━━━ MATERIAL SHOWN

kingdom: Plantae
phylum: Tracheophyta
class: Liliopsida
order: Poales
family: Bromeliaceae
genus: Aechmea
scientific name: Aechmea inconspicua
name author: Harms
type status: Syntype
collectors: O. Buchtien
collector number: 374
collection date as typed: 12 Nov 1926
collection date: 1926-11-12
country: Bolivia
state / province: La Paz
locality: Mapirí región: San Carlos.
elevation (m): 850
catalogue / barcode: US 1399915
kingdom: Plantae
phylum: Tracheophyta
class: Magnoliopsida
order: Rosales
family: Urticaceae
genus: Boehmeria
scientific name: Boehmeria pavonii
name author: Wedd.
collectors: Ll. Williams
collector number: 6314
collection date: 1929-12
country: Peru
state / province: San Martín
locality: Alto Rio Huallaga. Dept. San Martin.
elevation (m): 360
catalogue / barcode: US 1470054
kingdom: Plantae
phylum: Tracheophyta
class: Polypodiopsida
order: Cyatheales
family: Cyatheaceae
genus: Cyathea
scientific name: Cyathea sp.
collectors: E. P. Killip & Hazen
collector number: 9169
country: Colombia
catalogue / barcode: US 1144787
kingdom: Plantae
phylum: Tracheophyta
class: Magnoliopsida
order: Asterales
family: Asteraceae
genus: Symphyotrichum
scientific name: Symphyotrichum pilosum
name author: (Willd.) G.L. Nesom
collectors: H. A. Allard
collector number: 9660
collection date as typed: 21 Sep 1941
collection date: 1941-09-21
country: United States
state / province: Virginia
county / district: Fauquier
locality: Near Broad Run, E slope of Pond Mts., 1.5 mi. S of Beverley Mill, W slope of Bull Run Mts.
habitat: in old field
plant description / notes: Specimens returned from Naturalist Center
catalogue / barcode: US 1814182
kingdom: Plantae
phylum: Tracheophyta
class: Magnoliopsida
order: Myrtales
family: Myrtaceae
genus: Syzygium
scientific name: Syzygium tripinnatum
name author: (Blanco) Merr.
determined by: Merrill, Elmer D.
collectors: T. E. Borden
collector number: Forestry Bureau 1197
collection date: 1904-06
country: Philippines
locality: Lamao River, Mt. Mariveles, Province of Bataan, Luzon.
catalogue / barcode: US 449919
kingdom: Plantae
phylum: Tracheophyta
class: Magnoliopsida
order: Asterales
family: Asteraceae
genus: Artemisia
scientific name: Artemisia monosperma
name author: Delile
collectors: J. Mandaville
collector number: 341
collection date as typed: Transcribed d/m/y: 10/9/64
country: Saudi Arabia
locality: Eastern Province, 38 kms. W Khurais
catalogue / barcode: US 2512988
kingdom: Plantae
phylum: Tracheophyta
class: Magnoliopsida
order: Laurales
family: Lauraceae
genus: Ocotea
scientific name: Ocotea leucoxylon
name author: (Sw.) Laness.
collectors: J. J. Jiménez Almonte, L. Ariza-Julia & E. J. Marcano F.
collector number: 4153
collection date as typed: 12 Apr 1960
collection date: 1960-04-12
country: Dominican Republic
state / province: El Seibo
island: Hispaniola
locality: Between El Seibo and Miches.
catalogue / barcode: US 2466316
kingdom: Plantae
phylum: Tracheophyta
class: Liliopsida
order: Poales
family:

━━━━━━

● **GOAL OF THE EXERCISE**
Quote verbatim the lines of the data above, beginning with the first line and continuing through the line containing "collector number: 374", with both of those lines included.

● **RESULT**
kingdom: Plantae
phylum: Tracheophyta
class: Liliopsida
order: Poales
family: Bromeliaceae
genus: Aechmea
scientific name: Aechmea inconspicua
name author: Harms
type status: Syntype
collectors: O. Buchtien
collector number: 374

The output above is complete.